Kissing has been previously regarded as a low-risk activity for spreading throat gonorrhoea. Not anymore
Overturning a century of conventional wisdom, a study has confirmed the worst: throat gonorrhoea can be transmitted through tongue kissing.
Kissing had previously always been thought of as a low-risk activity for transmission of the infection. Aside from few case reports from 40 years ago, the public health message has consistently been that unprotected sex is largely responsible for the spread of gonorrhoea.
But research by the Melbourne Sexual Health Centre is upending that notion by demonstrating that tongue kissing increases the risk of gonorrhoea transmission in men who have sex with men (MSM).
With throat gonorrhoea rates increasing 130% between 2009 and 2015 in Australia, the revelation that kissing can also be risky may have major public health implications. The study, led by senior research fellow Dr Eric Chow, involved a survey of around 3,600 MSM attending a public sexual health centre in Melbourne.
The as-yet unpublished research findings were presented at the IUSTI Asia Pacific Sexual Health Congress in Auckland earlier this month.
In the study, men were asked to categorise their partners over the last three months into: kissing-only, sex-only and kissing-with-sex. “Sex” included oral sex and anal sex, as well as oro-anal sex (rimming). Most men had multiple partners over three months, with an average of 4.3 kissing-only partners, five kissing-with-sex partners and 1.4 sex-only partners. Around 6% of the men surveyed had oropharyngeal gonorrhoea. The median age was 30.
The researchers found that a man’s risk of getting throat gonorrhoea increased by 46% if he had four or more kissing partners, and increased 80% if he had four or more kissing-with-sex partners.
“We find that if you kiss your partners, regardless of whether you have sex with those partners, you have a higher risk of getting oropharyngeal gonorrhoea,” Dr Chow told The Medical Republic.
“If you only have sex with that partner but you didn’t kiss that partner, that is actually not associated with oropharyngeal gonorrhoea.”
We know from Dr Chow’s previous work that gonorrhoea can be cultured from saliva, which means the gonorrhoea in saliva is probably contagious.
And kissing as a form of transmission makes sense of another epidemiological fact: the relatively low rates of genital gonorrhoea in the population. If throat gonorrhoea were being transmitted by oral sex then we would expect to see a very high prevalence of gonorrhoea in the urethra as well, Dr Chow said.
“But we are seeing very low prevalence rates.” So how can men protect themselves against throat gonorrhoea?

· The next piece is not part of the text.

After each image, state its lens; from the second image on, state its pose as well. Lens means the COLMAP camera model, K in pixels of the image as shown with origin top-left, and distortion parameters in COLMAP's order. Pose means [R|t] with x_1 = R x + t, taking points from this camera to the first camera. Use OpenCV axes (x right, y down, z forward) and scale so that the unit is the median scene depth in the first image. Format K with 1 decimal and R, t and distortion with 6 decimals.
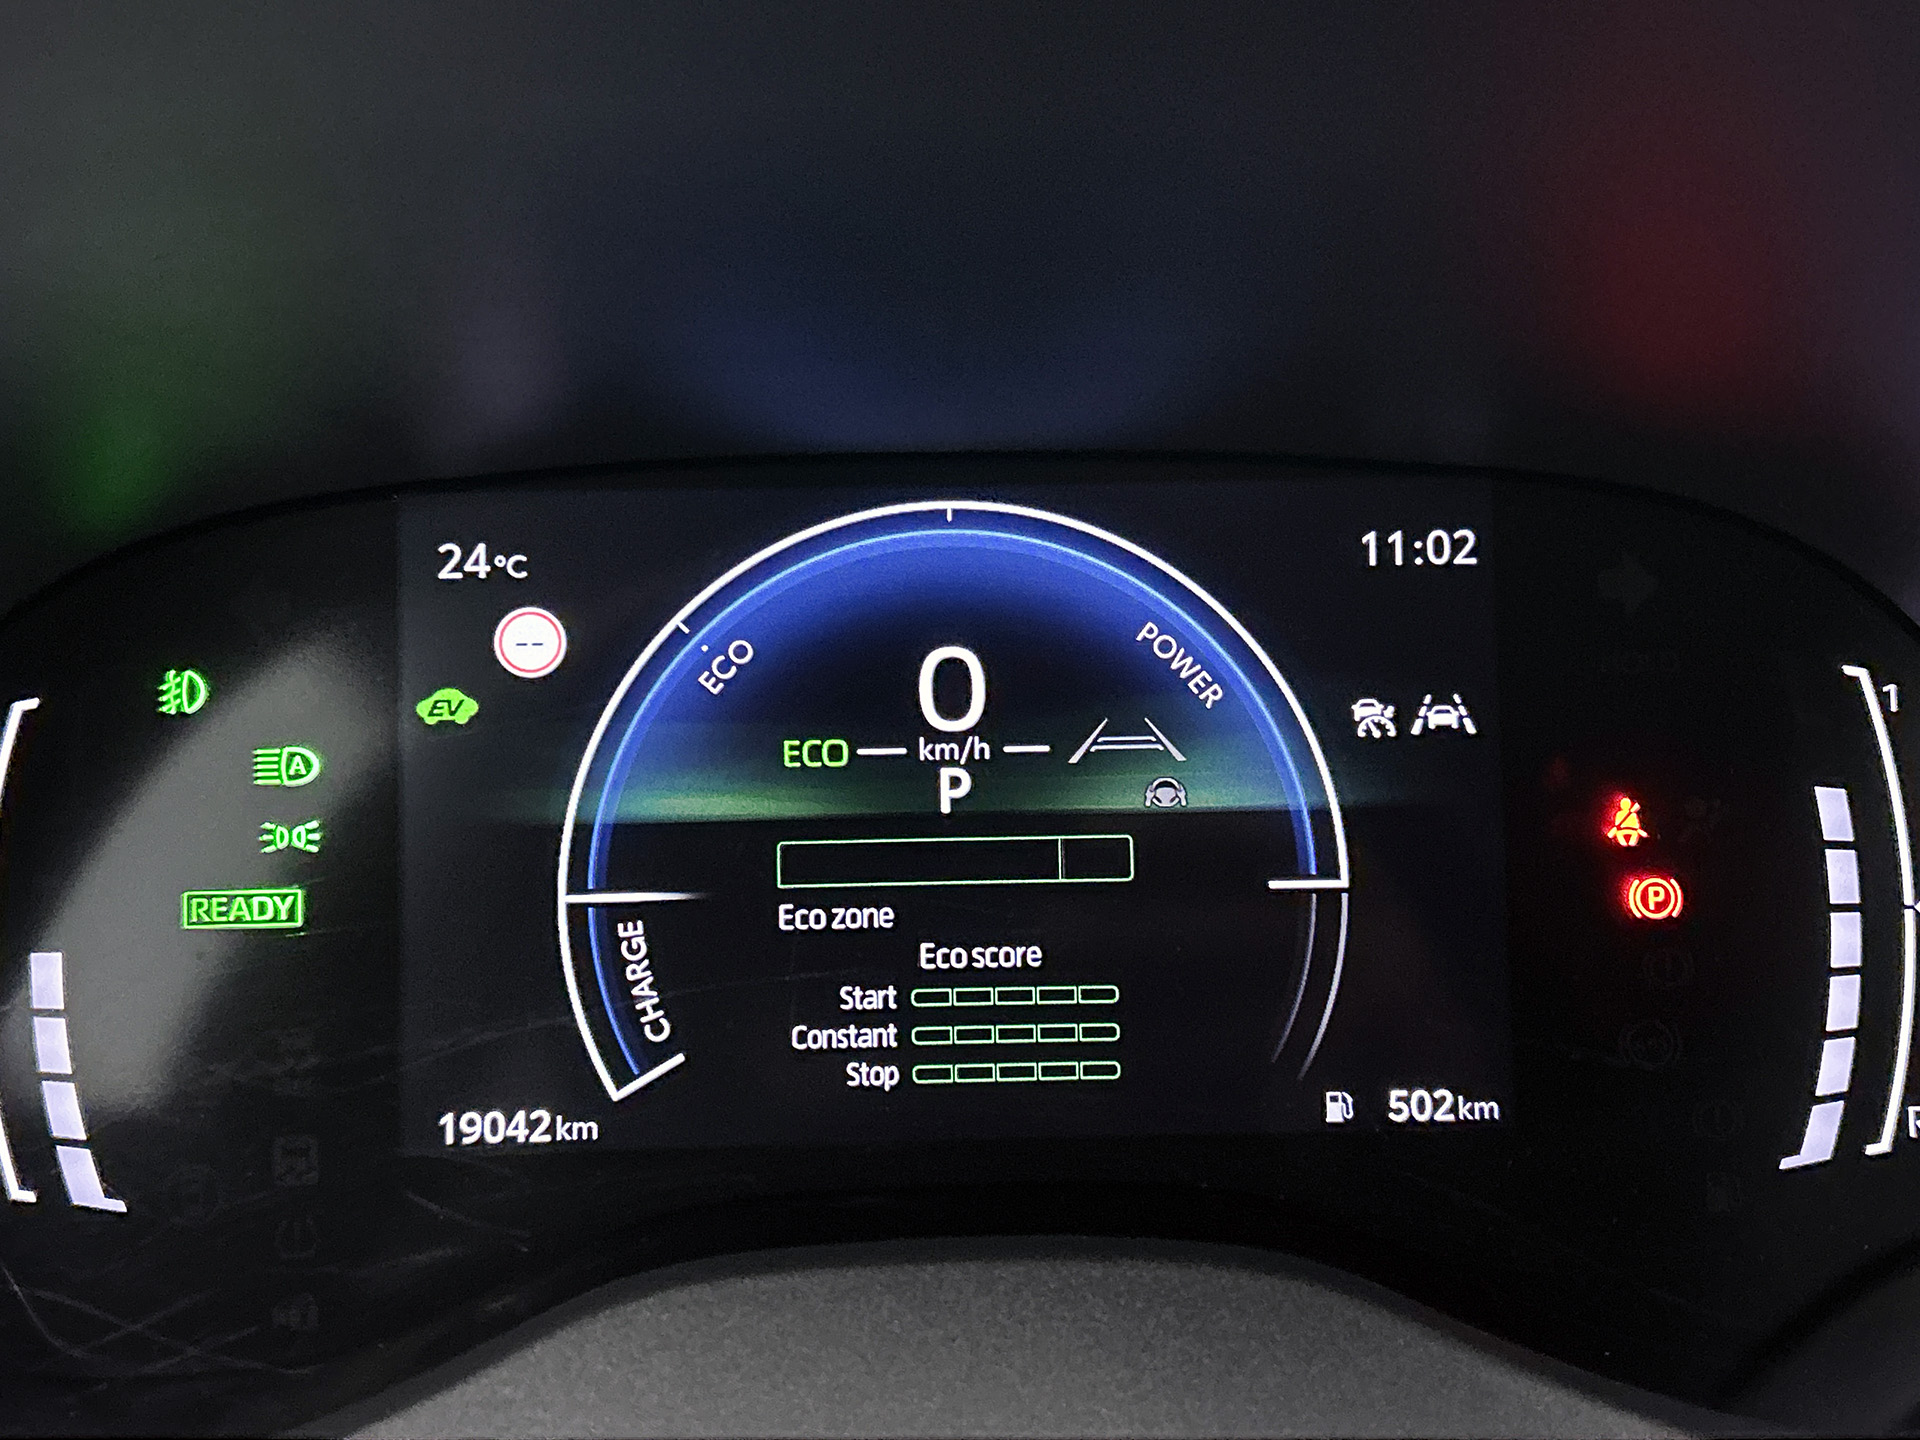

A fail-safe method would be to abstain from kissing altogether, Dr Chow said, but survey results suggested that hardly anyone was prepared to do that. Another simple preventative method could be using mouthwash.
A recent RCT of around 60 MSM with oropharyngeal gonorrhoea showed that rinsing and gargling with an alcohol-containing mouthwash for a minute reduced the bacterial load.
Dr Chow is now conducting another RCT to investigate whether a daily mouthwash could prevent MSM from acquiring throat gonorrhoea.
“With the rise of antibiotic resistance to gonorrhoea we have very limited options for treatment,” he said. “So we probably need to find a new strategy in order to target oropharyngeal gonorrhoea infection. I have been leading a multiple site clinical trial to see whether daily mouthwash can prevent oropharyngeal gonorrhoea.
“This trial is happening in Sydney and Melbourne and … hopefully we will have some results early next year.”